Recorded data
[Start of section]

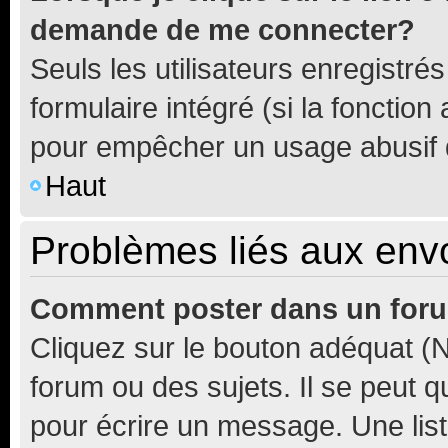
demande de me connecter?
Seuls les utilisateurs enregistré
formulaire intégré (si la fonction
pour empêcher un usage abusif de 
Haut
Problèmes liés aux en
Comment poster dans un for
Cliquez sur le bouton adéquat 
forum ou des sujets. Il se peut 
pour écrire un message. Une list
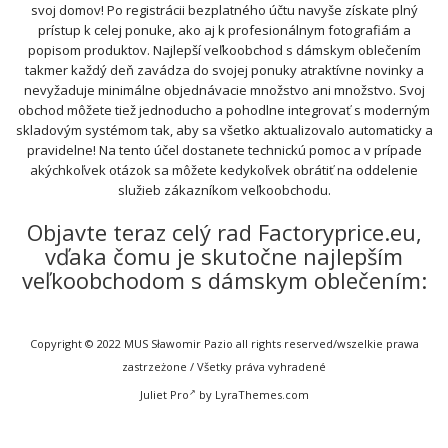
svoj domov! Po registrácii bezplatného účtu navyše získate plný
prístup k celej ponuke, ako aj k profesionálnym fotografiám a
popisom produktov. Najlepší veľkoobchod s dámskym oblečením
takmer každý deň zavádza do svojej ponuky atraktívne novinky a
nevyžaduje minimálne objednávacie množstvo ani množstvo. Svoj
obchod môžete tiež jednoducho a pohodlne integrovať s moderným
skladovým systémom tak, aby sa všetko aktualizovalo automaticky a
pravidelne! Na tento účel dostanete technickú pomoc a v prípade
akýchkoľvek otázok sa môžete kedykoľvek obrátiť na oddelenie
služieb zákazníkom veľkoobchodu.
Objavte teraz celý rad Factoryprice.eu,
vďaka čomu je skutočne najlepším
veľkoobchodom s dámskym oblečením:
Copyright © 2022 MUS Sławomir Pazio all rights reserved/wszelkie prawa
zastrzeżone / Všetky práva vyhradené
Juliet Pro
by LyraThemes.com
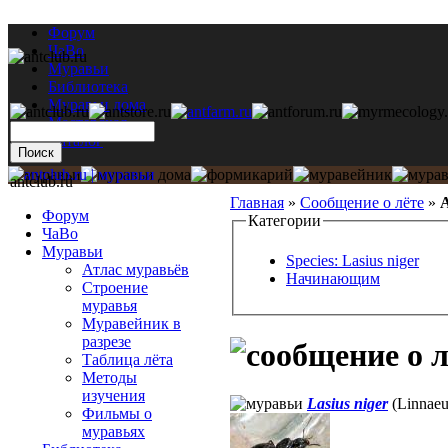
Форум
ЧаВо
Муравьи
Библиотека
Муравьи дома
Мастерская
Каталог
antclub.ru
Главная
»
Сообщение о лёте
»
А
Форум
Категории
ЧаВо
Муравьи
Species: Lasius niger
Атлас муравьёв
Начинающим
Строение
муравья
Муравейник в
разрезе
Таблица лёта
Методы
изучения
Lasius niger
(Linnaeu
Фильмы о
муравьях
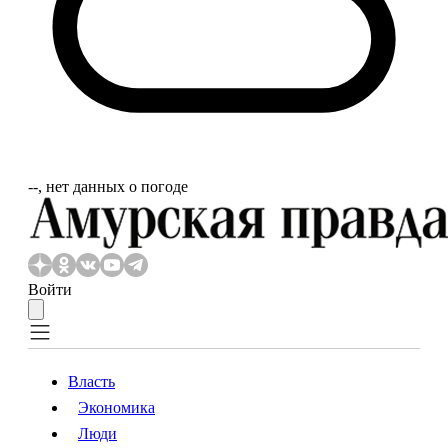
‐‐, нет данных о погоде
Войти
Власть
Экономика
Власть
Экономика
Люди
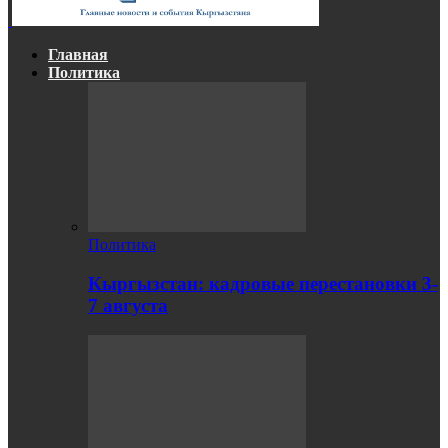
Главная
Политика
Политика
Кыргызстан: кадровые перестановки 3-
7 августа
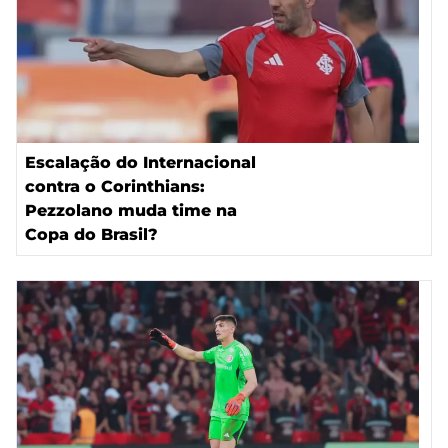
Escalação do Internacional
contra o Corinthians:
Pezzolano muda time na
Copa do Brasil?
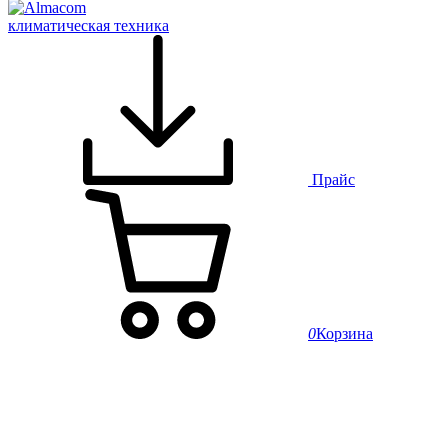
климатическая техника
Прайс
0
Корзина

[End of section]

Assignment
All lines in the records above with "dámskym" need to be found and copied.

Answer to this task
popisom produktov. Najlepší veľkoobchod s dámskym oblečením
veľkoobchodom s dámskym oblečením:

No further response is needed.